*** Source information
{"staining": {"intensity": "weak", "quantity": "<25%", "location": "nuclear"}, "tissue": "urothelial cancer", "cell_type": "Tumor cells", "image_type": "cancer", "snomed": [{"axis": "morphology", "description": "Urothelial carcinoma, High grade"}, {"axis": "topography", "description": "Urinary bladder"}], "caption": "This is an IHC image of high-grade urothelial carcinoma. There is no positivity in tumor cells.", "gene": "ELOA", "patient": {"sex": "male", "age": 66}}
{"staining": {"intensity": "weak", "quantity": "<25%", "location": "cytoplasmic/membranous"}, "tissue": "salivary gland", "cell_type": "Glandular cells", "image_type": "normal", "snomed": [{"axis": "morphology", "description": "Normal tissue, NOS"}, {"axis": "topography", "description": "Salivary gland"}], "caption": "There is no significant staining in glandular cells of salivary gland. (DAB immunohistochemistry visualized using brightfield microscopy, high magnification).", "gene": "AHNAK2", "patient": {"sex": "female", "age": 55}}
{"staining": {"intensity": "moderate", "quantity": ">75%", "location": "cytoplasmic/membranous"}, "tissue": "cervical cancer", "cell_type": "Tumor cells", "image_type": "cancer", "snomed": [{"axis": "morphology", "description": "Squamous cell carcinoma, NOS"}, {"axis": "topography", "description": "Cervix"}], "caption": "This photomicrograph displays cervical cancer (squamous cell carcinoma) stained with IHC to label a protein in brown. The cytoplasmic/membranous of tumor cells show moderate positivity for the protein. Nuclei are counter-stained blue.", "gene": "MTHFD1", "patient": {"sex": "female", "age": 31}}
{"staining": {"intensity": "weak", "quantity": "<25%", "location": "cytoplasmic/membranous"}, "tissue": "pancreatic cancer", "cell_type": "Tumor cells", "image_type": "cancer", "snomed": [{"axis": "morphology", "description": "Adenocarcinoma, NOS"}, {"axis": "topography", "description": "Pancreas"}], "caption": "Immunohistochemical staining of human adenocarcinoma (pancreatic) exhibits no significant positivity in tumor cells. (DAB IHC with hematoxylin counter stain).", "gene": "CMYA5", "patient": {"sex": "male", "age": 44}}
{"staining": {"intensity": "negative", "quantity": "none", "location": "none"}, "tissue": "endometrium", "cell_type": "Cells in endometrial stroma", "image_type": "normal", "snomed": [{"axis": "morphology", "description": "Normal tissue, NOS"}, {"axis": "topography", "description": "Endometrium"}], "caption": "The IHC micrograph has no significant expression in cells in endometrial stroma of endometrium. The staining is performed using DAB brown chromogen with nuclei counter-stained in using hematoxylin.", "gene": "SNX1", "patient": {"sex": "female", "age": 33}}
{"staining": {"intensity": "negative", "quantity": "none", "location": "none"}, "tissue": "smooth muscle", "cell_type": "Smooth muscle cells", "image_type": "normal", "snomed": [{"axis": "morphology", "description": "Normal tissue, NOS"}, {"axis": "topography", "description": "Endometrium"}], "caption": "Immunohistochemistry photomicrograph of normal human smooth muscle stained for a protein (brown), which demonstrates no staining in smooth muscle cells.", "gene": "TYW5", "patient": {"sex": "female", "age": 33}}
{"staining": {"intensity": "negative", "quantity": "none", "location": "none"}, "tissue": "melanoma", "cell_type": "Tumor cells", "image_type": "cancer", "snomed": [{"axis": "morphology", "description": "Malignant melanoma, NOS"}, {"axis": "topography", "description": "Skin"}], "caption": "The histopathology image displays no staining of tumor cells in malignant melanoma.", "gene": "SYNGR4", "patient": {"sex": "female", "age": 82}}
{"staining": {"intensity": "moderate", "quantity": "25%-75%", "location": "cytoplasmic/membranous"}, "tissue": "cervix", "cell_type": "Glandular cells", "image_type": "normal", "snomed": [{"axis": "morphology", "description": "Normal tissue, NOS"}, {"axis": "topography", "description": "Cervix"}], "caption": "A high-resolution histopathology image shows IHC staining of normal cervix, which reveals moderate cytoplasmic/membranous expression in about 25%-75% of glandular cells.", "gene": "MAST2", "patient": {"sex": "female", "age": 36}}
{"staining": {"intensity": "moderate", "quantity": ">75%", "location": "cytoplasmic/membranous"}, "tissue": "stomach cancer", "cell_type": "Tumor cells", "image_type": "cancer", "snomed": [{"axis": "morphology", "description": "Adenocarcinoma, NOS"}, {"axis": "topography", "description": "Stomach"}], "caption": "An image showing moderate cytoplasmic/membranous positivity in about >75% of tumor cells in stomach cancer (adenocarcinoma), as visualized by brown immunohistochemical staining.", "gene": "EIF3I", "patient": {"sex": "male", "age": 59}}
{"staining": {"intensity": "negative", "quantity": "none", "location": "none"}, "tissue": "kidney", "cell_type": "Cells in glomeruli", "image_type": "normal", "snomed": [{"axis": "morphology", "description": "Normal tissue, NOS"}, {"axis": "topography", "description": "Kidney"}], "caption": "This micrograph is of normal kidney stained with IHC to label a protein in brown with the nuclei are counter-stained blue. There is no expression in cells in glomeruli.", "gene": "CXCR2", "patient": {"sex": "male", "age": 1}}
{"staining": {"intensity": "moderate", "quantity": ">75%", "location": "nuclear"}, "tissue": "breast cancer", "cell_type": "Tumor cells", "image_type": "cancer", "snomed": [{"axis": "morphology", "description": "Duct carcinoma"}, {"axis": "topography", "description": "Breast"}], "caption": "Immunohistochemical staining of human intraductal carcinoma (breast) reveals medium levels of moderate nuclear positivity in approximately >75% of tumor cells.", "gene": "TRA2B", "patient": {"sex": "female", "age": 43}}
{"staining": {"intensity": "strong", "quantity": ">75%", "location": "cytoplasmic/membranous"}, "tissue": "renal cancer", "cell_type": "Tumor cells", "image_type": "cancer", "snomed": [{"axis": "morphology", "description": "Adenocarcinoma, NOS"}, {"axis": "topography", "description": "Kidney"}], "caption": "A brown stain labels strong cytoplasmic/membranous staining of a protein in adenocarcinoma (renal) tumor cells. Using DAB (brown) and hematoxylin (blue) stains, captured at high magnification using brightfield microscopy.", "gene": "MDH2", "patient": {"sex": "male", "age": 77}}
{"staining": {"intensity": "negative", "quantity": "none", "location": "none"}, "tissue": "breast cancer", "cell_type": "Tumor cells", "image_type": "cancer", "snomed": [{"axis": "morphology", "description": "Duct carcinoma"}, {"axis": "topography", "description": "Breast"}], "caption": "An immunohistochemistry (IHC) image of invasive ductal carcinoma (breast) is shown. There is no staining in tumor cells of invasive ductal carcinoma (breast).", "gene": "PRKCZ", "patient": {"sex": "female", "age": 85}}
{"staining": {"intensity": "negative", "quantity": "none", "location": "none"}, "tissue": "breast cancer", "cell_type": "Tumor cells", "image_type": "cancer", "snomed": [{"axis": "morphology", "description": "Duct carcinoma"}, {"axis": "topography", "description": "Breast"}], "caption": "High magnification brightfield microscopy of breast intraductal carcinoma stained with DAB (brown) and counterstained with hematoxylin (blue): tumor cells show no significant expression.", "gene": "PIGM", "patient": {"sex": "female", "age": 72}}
******
=== Exercise goal ===
Each line above is to be restated exactly.

=== Completed exercise ===
{"staining": {"intensity": "weak", "quantity": "<25%", "location": "nuclear"}, "tissue": "urothelial cancer", "cell_type": "Tumor cells", "image_type": "cancer", "snomed": [{"axis": "morphology", "description": "Urothelial carcinoma, High grade"}, {"axis": "topography", "description": "Urinary bladder"}], "caption": "This is an IHC image of high-grade urothelial carcinoma. There is no positivity in tumor cells.", "gene": "ELOA", "patient": {"sex": "male", "age": 66}}
{"staining": {"intensity": "weak", "quantity": "<25%", "location": "cytoplasmic/membranous"}, "tissue": "salivary gland", "cell_type": "Glandular cells", "image_type": "normal", "snomed": [{"axis": "morphology", "description": "Normal tissue, NOS"}, {"axis": "topography", "description": "Salivary gland"}], "caption": "There is no significant staining in glandular cells of salivary gland. (DAB immunohistochemistry visualized using brightfield microscopy, high magnification).", "gene": "AHNAK2", "patient": {"sex": "female", "age": 55}}
{"staining": {"intensity": "moderate", "quantity": ">75%", "location": "cytoplasmic/membranous"}, "tissue": "cervical cancer", "cell_type": "Tumor cells", "image_type": "cancer", "snomed": [{"axis": "morphology", "description": "Squamous cell carcinoma, NOS"}, {"axis": "topography", "description": "Cervix"}], "caption": "This photomicrograph displays cervical cancer (squamous cell carcinoma) stained with IHC to label a protein in brown. The cytoplasmic/membranous of tumor cells show moderate positivity for the protein. Nuclei are counter-stained blue.", "gene": "MTHFD1", "patient": {"sex": "female", "age": 31}}
{"staining": {"intensity": "weak", "quantity": "<25%", "location": "cytoplasmic/membranous"}, "tissue": "pancreatic cancer", "cell_type": "Tumor cells", "image_type": "cancer", "snomed": [{"axis": "morphology", "description": "Adenocarcinoma, NOS"}, {"axis": "topography", "description": "Pancreas"}], "caption": "Immunohistochemical staining of human adenocarcinoma (pancreatic) exhibits no significant positivity in tumor cells. (DAB IHC with hematoxylin counter stain).", "gene": "CMYA5", "patient": {"sex": "male", "age": 44}}
{"staining": {"intensity": "negative", "quantity": "none", "location": "none"}, "tissue": "endometrium", "cell_type": "Cells in endometrial stroma", "image_type": "normal", "snomed": [{"axis": "morphology", "description": "Normal tissue, NOS"}, {"axis": "topography", "description": "Endometrium"}], "caption": "The IHC micrograph has no significant expression in cells in endometrial stroma of endometrium. The staining is performed using DAB brown chromogen with nuclei counter-stained in using hematoxylin.", "gene": "SNX1", "patient": {"sex": "female", "age": 33}}
{"staining": {"intensity": "negative", "quantity": "none", "location": "none"}, "tissue": "smooth muscle", "cell_type": "Smooth muscle cells", "image_type": "normal", "snomed": [{"axis": "morphology", "description": "Normal tissue, NOS"}, {"axis": "topography", "description": "Endometrium"}], "caption": "Immunohistochemistry photomicrograph of normal human smooth muscle stained for a protein (brown), which demonstrates no staining in smooth muscle cells.", "gene": "TYW5", "patient": {"sex": "female", "age": 33}}
{"staining": {"intensity": "negative", "quantity": "none", "location": "none"}, "tissue": "melanoma", "cell_type": "Tumor cells", "image_type": "cancer", "snomed": [{"axis": "morphology", "description": "Malignant melanoma, NOS"}, {"axis": "topography", "description": "Skin"}], "caption": "The histopathology image displays no staining of tumor cells in malignant melanoma.", "gene": "SYNGR4", "patient": {"sex": "female", "age": 82}}
{"staining": {"intensity": "moderate", "quantity": "25%-75%", "location": "cytoplasmic/membranous"}, "tissue": "cervix", "cell_type": "Glandular cells", "image_type": "normal", "snomed": [{"axis": "morphology", "description": "Normal tissue, NOS"}, {"axis": "topography", "description": "Cervix"}], "caption": "A high-resolution histopathology image shows IHC staining of normal cervix, which reveals moderate cytoplasmic/membranous expression in about 25%-75% of glandular cells.", "gene": "MAST2", "patient": {"sex": "female", "age": 36}}
{"staining": {"intensity": "moderate", "quantity": ">75%", "location": "cytoplasmic/membranous"}, "tissue": "stomach cancer", "cell_type": "Tumor cells", "image_type": "cancer", "snomed": [{"axis": "morphology", "description": "Adenocarcinoma, NOS"}, {"axis": "topography", "description": "Stomach"}], "caption": "An image showing moderate cytoplasmic/membranous positivity in about >75% of tumor cells in stomach cancer (adenocarcinoma), as visualized by brown immunohistochemical staining.", "gene": "EIF3I", "patient": {"sex": "male", "age": 59}}
{"staining": {"intensity": "negative", "quantity": "none", "location": "none"}, "tissue": "kidney", "cell_type": "Cells in glomeruli", "image_type": "normal", "snomed": [{"axis": "morphology", "description": "Normal tissue, NOS"}, {"axis": "topography", "description": "Kidney"}], "caption": "This micrograph is of normal kidney stained with IHC to label a protein in brown with the nuclei are counter-stained blue. There is no expression in cells in glomeruli.", "gene": "CXCR2", "patient": {"sex": "male", "age": 1}}
{"staining": {"intensity": "moderate", "quantity": ">75%", "location": "nuclear"}, "tissue": "breast cancer", "cell_type": "Tumor cells", "image_type": "cancer", "snomed": [{"axis": "morphology", "description": "Duct carcinoma"}, {"axis": "topography", "description": "Breast"}], "caption": "Immunohistochemical staining of human intraductal carcinoma (breast) reveals medium levels of moderate nuclear positivity in approximately >75% of tumor cells.", "gene": "TRA2B", "patient": {"sex": "female", "age": 43}}
{"staining": {"intensity": "strong", "quantity": ">75%", "location": "cytoplasmic/membranous"}, "tissue": "renal cancer", "cell_type": "Tumor cells", "image_type": "cancer", "snomed": [{"axis": "morphology", "description": "Adenocarcinoma, NOS"}, {"axis": "topography", "description": "Kidney"}], "caption": "A brown stain labels strong cytoplasmic/membranous staining of a protein in adenocarcinoma (renal) tumor cells. Using DAB (brown) and hematoxylin (blue) stains, captured at high magnification using brightfield microscopy.", "gene": "MDH2", "patient": {"sex": "male", "age": 77}}
{"staining": {"intensity": "negative", "quantity": "none", "location": "none"}, "tissue": "breast cancer", "cell_type": "Tumor cells", "image_type": "cancer", "snomed": [{"axis": "morphology", "description": "Duct carcinoma"}, {"axis": "topography", "description": "Breast"}], "caption": "An immunohistochemistry (IHC) image of invasive ductal carcinoma (breast) is shown. There is no staining in tumor cells of invasive ductal carcinoma (breast).", "gene": "PRKCZ", "patient": {"sex": "female", "age": 85}}
{"staining": {"intensity": "negative", "quantity": "none", "location": "none"}, "tissue": "breast cancer", "cell_type": "Tumor cells", "image_type": "cancer", "snomed": [{"axis": "morphology", "description": "Duct carcinoma"}, {"axis": "topography", "description": "Breast"}], "caption": "High magnification brightfield microscopy of breast intraductal carcinoma stained with DAB (brown) and counterstained with hematoxylin (blue): tumor cells show no significant expression.", "gene": "PIGM", "patient": {"sex": "female", "age": 72}}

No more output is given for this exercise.